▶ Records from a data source
+++

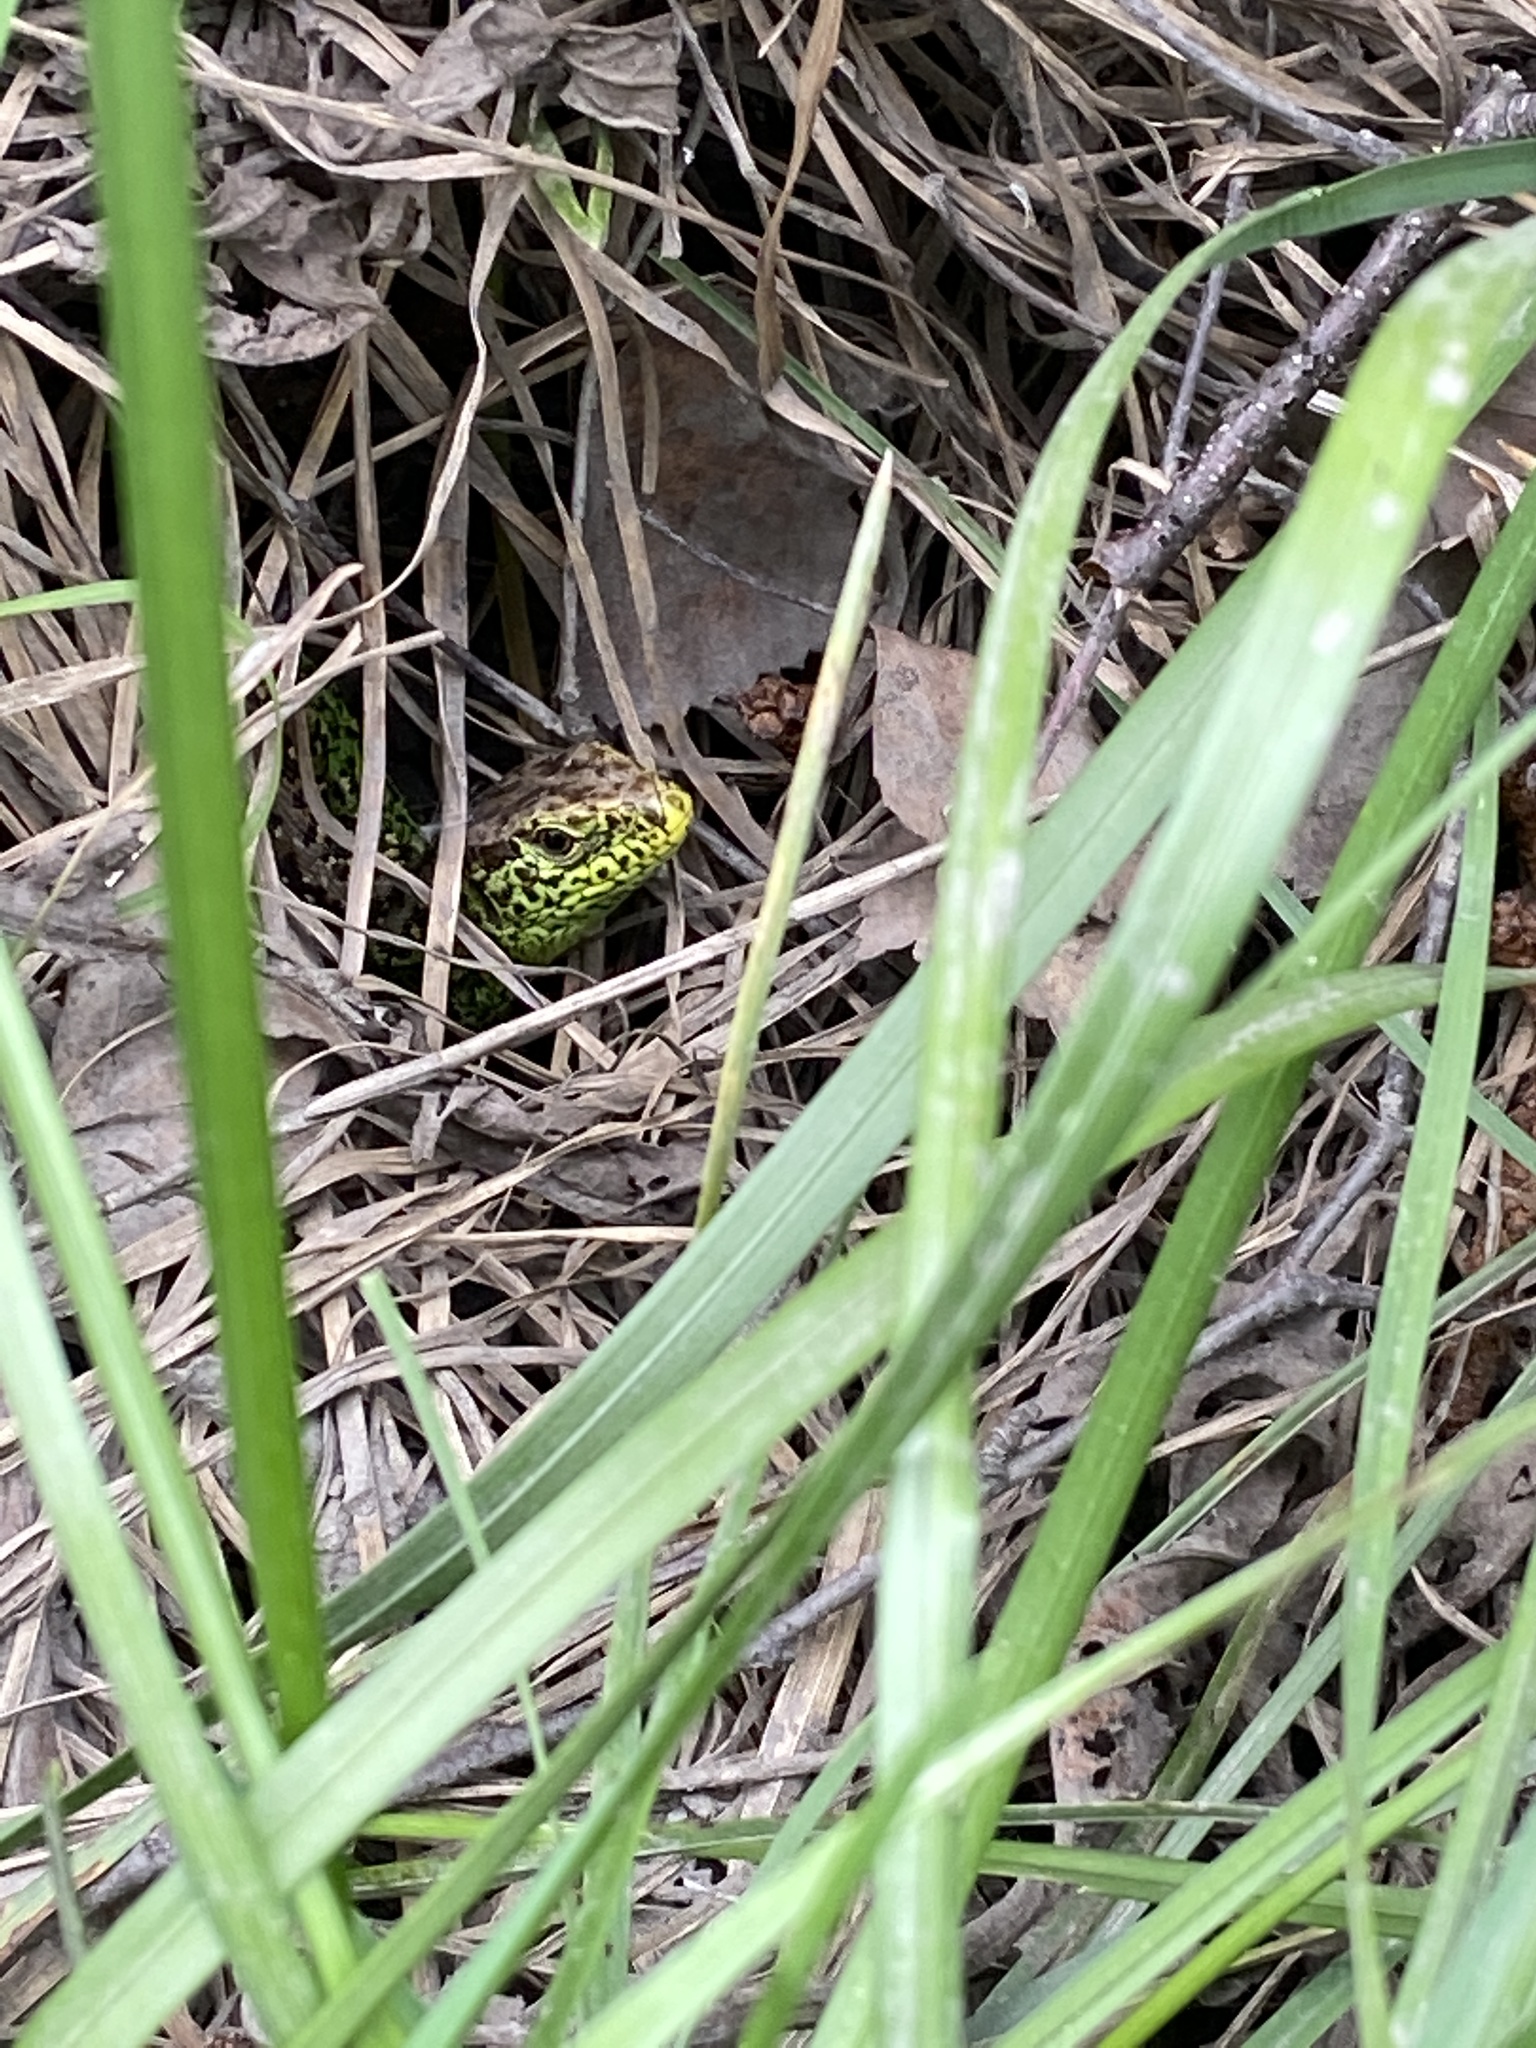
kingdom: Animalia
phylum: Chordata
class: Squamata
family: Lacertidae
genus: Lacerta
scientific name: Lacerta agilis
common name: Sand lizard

+++

▶ PROBLEM STATEMENT
Copy out each line of the data above word for word, leaving out the pictures.

▶ EXPECTED ANSWER
kingdom: Animalia
phylum: Chordata
class: Squamata
family: Lacertidae
genus: Lacerta
scientific name: Lacerta agilis
common name: Sand lizard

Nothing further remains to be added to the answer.